== Segment start ==

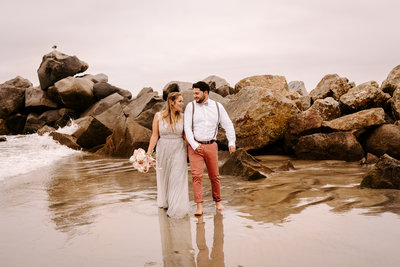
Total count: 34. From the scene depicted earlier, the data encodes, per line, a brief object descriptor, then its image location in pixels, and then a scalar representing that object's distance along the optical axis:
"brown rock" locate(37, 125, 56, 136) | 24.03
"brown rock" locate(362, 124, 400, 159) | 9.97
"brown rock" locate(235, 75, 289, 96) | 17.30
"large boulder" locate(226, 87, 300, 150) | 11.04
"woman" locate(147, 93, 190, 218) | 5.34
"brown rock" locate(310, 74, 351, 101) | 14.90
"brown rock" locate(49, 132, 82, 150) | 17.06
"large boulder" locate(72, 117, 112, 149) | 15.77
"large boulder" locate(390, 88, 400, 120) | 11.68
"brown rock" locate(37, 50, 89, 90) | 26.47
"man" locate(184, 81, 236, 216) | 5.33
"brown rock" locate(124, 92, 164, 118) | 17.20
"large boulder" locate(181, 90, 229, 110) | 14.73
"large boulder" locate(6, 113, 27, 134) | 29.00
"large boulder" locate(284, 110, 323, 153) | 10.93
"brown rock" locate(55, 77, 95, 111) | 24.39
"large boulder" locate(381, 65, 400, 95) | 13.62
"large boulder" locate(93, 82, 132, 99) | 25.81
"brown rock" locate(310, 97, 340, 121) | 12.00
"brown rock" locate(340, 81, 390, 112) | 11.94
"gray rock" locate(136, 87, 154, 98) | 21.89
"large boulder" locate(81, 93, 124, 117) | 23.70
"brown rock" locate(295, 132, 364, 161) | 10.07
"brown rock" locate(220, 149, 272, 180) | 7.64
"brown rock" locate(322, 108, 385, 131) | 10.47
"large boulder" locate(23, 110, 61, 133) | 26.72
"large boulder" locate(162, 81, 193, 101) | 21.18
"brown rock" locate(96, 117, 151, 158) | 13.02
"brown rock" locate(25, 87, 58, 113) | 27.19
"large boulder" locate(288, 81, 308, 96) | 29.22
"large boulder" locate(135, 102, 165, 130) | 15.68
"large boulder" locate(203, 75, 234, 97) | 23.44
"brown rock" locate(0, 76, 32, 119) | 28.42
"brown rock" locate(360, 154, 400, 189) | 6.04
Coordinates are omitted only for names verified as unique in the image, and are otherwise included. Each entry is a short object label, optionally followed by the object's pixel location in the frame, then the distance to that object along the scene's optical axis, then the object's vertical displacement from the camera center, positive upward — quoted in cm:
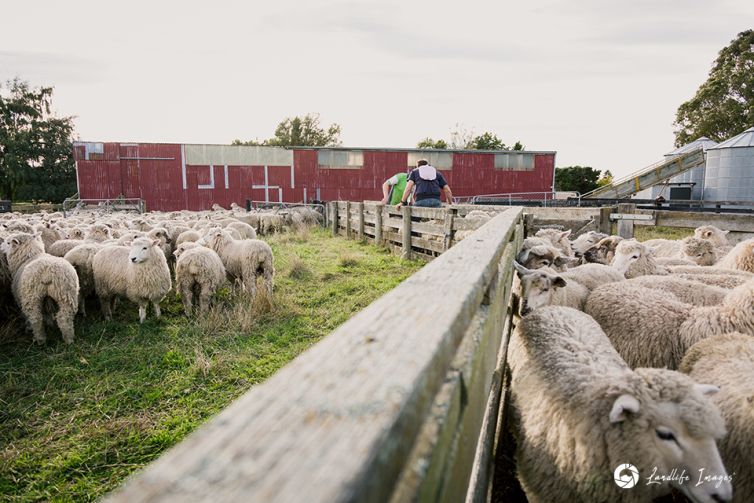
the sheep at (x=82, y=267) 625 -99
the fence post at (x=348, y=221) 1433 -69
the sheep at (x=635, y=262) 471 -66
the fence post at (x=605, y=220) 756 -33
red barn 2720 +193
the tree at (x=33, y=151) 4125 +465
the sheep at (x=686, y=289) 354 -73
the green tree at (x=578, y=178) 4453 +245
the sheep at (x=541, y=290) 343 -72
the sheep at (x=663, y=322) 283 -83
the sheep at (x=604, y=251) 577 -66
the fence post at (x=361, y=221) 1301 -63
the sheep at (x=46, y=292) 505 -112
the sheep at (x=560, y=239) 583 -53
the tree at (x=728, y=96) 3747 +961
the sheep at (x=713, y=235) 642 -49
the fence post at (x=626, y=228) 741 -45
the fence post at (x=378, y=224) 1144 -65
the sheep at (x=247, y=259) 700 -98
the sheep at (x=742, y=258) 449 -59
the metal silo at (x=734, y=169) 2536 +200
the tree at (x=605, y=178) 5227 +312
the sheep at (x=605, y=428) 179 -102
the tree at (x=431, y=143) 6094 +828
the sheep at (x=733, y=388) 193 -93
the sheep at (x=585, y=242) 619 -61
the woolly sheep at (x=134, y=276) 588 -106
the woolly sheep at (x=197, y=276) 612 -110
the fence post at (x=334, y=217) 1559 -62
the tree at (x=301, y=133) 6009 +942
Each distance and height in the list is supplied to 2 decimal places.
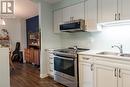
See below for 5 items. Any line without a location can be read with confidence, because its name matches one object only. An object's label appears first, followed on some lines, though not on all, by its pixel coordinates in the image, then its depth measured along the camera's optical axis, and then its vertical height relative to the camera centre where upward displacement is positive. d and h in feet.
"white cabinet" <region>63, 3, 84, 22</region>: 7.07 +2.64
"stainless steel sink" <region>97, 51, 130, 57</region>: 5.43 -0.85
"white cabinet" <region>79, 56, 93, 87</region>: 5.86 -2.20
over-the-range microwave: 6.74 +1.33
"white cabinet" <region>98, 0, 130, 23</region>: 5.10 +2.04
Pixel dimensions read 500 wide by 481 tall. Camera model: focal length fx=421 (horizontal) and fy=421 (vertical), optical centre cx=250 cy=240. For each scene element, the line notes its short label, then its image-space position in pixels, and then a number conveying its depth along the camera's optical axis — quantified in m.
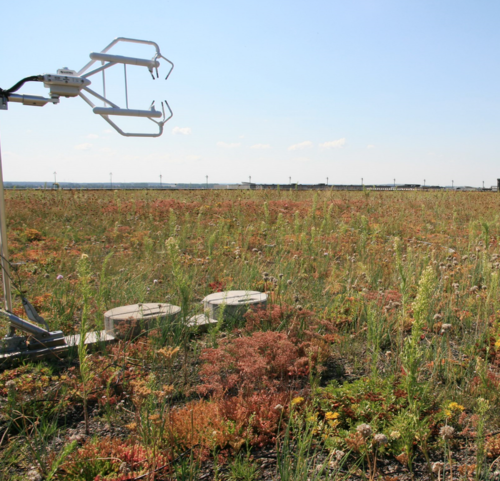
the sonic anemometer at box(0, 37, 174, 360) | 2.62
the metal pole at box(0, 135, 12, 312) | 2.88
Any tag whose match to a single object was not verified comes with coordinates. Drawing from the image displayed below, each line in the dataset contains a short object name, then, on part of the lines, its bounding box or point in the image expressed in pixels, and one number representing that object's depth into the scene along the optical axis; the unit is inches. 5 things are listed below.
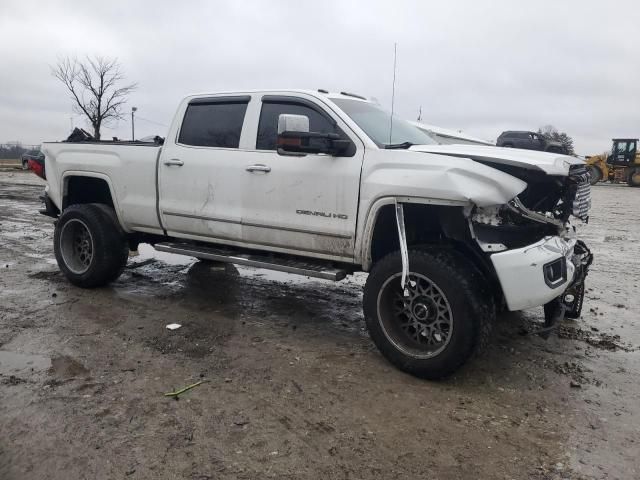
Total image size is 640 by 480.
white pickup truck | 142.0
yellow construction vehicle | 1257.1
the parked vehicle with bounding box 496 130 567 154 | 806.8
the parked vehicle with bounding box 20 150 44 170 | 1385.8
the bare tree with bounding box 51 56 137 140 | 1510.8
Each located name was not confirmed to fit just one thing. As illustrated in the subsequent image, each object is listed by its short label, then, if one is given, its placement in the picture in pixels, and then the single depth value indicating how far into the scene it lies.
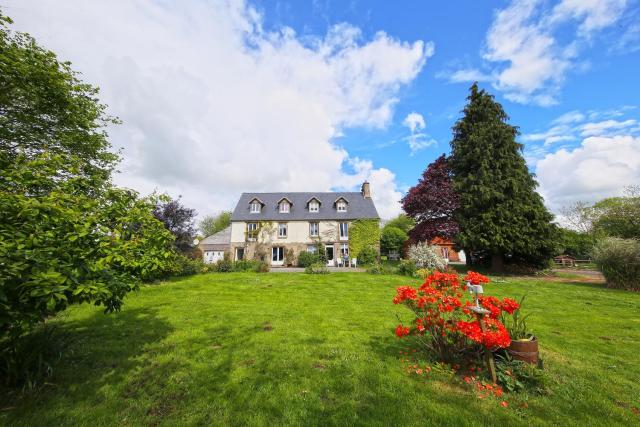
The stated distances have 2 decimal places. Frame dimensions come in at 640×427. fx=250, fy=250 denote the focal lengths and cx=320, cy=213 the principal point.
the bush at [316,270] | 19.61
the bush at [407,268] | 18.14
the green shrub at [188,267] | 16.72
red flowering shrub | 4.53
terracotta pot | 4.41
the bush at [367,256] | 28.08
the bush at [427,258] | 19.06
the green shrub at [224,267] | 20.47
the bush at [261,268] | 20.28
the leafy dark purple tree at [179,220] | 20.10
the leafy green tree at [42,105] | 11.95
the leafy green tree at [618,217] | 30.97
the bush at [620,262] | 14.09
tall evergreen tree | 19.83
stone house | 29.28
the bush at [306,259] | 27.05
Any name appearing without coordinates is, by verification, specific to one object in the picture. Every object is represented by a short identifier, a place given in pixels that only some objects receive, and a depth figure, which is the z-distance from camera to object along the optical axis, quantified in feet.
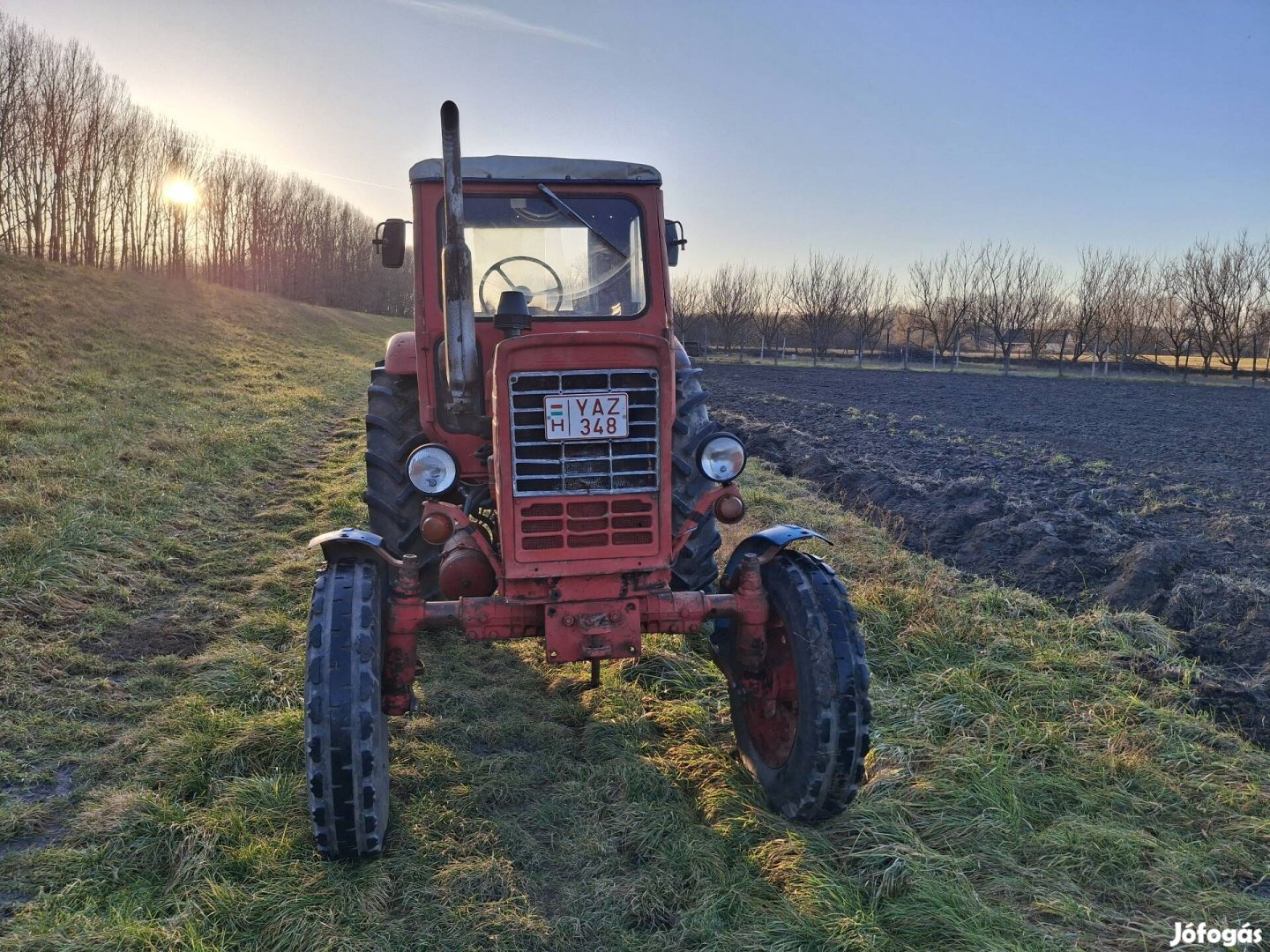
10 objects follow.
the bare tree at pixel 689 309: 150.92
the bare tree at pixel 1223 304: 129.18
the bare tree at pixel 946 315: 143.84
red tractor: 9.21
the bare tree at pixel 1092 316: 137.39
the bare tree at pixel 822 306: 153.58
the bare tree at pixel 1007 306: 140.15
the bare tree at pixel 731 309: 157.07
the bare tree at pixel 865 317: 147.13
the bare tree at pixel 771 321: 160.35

== Segment end ==
== Segment start ==

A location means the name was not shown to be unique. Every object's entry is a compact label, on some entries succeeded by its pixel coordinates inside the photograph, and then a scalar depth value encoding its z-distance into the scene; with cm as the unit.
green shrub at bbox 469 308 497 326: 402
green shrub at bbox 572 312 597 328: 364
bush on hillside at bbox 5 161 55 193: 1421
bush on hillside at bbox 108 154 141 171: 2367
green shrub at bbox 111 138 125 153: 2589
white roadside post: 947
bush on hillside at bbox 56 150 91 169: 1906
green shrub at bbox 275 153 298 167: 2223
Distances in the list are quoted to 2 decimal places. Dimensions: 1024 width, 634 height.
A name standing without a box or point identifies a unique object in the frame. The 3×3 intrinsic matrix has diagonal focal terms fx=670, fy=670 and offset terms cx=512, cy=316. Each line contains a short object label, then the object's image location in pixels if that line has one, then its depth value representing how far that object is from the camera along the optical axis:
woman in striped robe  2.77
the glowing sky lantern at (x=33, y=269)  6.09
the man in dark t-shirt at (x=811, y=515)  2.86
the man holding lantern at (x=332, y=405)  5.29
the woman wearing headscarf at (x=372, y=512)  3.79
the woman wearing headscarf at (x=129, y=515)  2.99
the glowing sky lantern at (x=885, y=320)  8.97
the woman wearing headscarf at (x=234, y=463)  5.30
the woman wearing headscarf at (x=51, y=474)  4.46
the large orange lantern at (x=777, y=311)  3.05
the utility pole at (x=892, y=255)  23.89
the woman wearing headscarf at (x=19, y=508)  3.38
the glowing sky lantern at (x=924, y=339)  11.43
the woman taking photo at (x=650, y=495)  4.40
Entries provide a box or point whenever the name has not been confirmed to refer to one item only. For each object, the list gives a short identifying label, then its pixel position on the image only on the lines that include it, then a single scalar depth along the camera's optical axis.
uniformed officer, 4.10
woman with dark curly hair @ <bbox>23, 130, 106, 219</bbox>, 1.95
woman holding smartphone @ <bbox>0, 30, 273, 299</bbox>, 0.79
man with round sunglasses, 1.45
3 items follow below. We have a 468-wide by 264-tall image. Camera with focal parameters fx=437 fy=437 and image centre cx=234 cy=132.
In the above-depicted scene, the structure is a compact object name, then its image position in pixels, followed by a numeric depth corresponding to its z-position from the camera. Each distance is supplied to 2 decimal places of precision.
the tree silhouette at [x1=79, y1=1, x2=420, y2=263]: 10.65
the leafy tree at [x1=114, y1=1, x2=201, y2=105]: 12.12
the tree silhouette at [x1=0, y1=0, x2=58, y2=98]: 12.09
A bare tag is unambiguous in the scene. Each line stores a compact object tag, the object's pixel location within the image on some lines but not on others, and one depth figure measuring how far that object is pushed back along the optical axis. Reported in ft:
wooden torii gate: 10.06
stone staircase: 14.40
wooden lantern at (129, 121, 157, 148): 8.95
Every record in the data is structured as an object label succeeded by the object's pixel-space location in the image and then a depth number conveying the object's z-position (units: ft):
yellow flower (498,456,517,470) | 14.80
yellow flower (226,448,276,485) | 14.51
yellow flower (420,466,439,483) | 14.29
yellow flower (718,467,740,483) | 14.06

== Segment end ==
== Segment start ==

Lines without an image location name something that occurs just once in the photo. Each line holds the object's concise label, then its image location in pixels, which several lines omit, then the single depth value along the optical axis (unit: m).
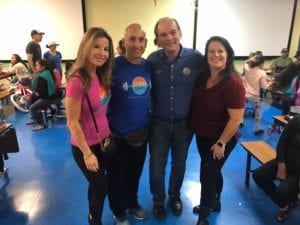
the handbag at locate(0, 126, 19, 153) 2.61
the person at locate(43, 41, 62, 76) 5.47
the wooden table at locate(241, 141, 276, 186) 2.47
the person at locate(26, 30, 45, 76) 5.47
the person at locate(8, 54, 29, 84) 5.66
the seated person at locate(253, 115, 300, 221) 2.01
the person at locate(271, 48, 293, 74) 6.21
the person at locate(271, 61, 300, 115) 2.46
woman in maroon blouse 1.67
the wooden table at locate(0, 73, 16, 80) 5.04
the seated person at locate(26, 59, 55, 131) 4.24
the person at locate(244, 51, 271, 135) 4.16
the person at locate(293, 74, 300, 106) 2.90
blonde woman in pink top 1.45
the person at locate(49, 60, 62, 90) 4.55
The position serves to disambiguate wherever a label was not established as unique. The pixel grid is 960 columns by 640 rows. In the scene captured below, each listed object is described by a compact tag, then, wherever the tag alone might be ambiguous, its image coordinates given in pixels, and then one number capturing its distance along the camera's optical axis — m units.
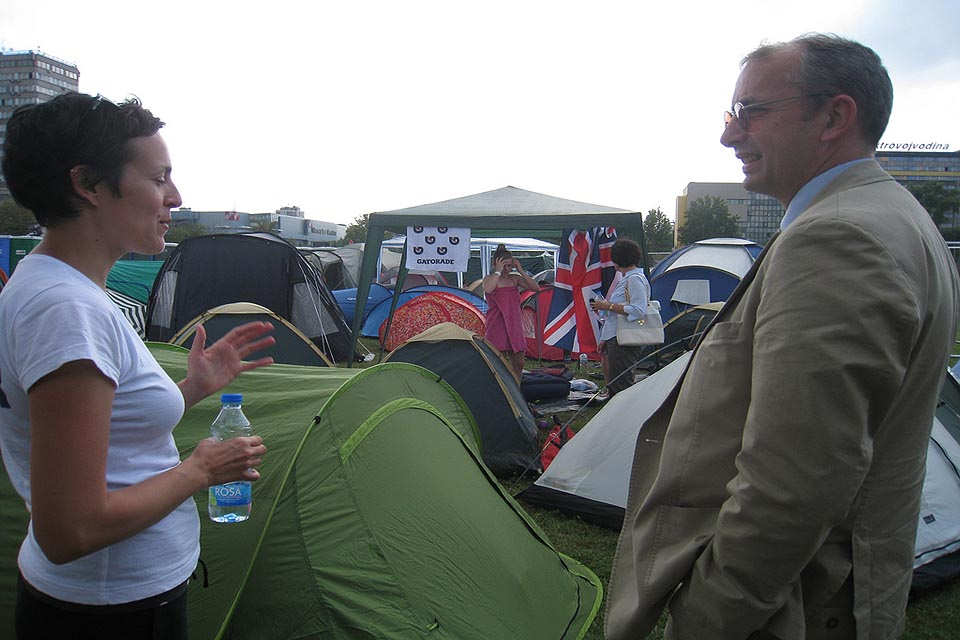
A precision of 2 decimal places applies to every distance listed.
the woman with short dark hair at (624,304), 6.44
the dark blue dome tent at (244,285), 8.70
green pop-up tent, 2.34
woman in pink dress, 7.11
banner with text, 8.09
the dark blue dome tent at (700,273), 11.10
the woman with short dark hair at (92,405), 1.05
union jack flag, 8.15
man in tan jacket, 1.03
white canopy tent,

== Segment end ==

For the data above, state only how many lines include the word "wearing".

● **Response area**:
5